A similar revolt is evident at the CIA. Professional intelligence officers are furious at the politicized leadership brought to the agency by ex-congressman Porter Goss and his retinue of former congressional staffers. Their mismanagement has peeled away a generation of senior management in the CIA's Directorate of Operations who have resigned, transferred or signaled their intention to quit when their current tours are up. Many of those who remain are trying to keep their heads down until the current wave of political jockeying and reorganization is over -- which is the last thing you would want at an effective intelligence agency.

The CIA, like the military, wants clear and sustainable rules of engagement. Agency employees don't want their careers ruined by future congressional or legal investigations of actions they thought were authorized. Unhappiness within the CIA about fuzzy rules on interrogation, and the risk of getting clobbered after the fact for doing your job, was a secret driver for Sen. John McCain's push for a new law banning cruel interrogation techniques.

President Bush needs to do what he so often talks about, which is to provide strong leadership.

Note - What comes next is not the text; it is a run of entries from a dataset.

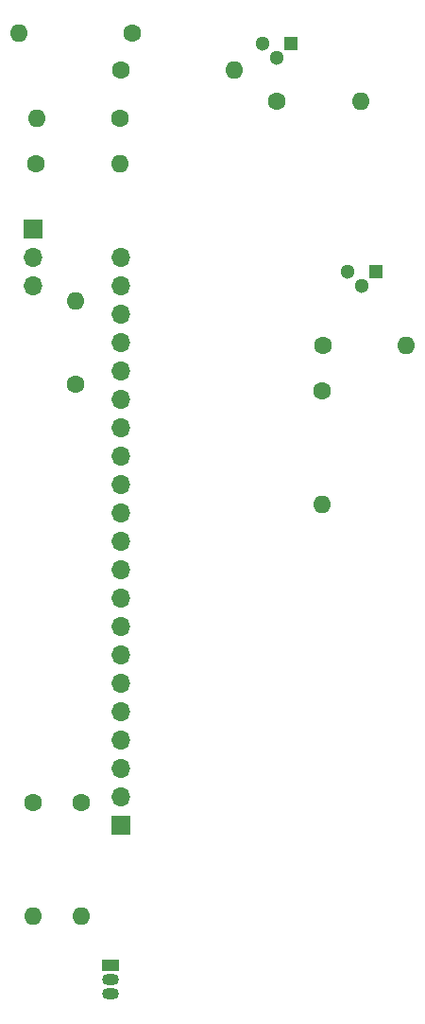
<source format=gbs>
G04 #@! TF.GenerationSoftware,KiCad,Pcbnew,(6.0.7)*
G04 #@! TF.CreationDate,2023-02-03T15:50:32+01:00*
G04 #@! TF.ProjectId,vogelhuisje_camera_board,766f6765-6c68-4756-9973-6a655f63616d,rev?*
G04 #@! TF.SameCoordinates,Original*
G04 #@! TF.FileFunction,Soldermask,Bot*
G04 #@! TF.FilePolarity,Negative*
%FSLAX46Y46*%
G04 Gerber Fmt 4.6, Leading zero omitted, Abs format (unit mm)*
G04 Created by KiCad (PCBNEW (6.0.7)) date 2023-02-03 15:50:32*
%MOMM*%
%LPD*%
G01*
G04 APERTURE LIST*
%ADD10C,1.600000*%
%ADD11O,1.600000X1.600000*%
%ADD12R,1.500000X1.050000*%
%ADD13O,1.500000X1.050000*%
%ADD14R,1.700000X1.700000*%
%ADD15O,1.700000X1.700000*%
%ADD16R,1.300000X1.300000*%
%ADD17C,1.300000*%
G04 APERTURE END LIST*
D10*
X102616000Y-59944000D03*
D11*
X92456000Y-59944000D03*
D12*
X100642000Y-143326000D03*
D13*
X100642000Y-144596000D03*
X100642000Y-145866000D03*
D10*
X119694000Y-87884000D03*
D11*
X127194000Y-87884000D03*
D10*
X119634000Y-91948000D03*
D11*
X119634000Y-102108000D03*
D14*
X101600000Y-130810000D03*
D15*
X101600000Y-128270000D03*
X101600000Y-125730000D03*
X101600000Y-123190000D03*
X101600000Y-120650000D03*
X101600000Y-118110000D03*
X101600000Y-115570000D03*
X101600000Y-113030000D03*
X101600000Y-110490000D03*
X101600000Y-107950000D03*
X101600000Y-105410000D03*
X101600000Y-102870000D03*
X101600000Y-100330000D03*
X101600000Y-97790000D03*
X101600000Y-95250000D03*
X101600000Y-92710000D03*
X101600000Y-90170000D03*
X101600000Y-87630000D03*
X101600000Y-85090000D03*
X101600000Y-82550000D03*
X101600000Y-80010000D03*
D16*
X116840000Y-60854000D03*
D17*
X115570000Y-62124000D03*
X114300000Y-60854000D03*
D10*
X101540000Y-67564000D03*
D11*
X94040000Y-67564000D03*
D10*
X93980000Y-71628000D03*
D11*
X101480000Y-71628000D03*
D10*
X93726000Y-128778000D03*
D11*
X93726000Y-138938000D03*
D10*
X101600000Y-63246000D03*
D11*
X111760000Y-63246000D03*
D10*
X97536000Y-91380000D03*
D11*
X97536000Y-83880000D03*
D10*
X98044000Y-128778000D03*
D11*
X98044000Y-138938000D03*
D14*
X93726000Y-77485000D03*
D15*
X93726000Y-80025000D03*
X93726000Y-82565000D03*
D10*
X115570000Y-66040000D03*
D11*
X123070000Y-66040000D03*
D16*
X124460000Y-81280000D03*
D17*
X123190000Y-82550000D03*
X121920000Y-81280000D03*
M02*

</source>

In place of the post-Sept. 11 emergency structure, the country needs clear rules that Congress can debate and finally endorse. It may be, for example, that the NSA does need more agile and more flexible techniques for wiretapping suspected terrorists, like those the president secretly imposed in 2001. If so, it's time to amend our laws. Framing clear rules that meet traditional American legal standards is a sign of the nation's recovery from Sept. 11 -- and it's a process that will serve, above all, the professionals fighting terrorism on the front lines.
Well said. On the flip side, appeals court judge/law professor Richard Posner defends so-called "data mining", says our domestic intelligence services are in crisis, and says the government must sweep in large amounts of raw data, including form the innocent, in order to protect the U.S. from another terrorist attack.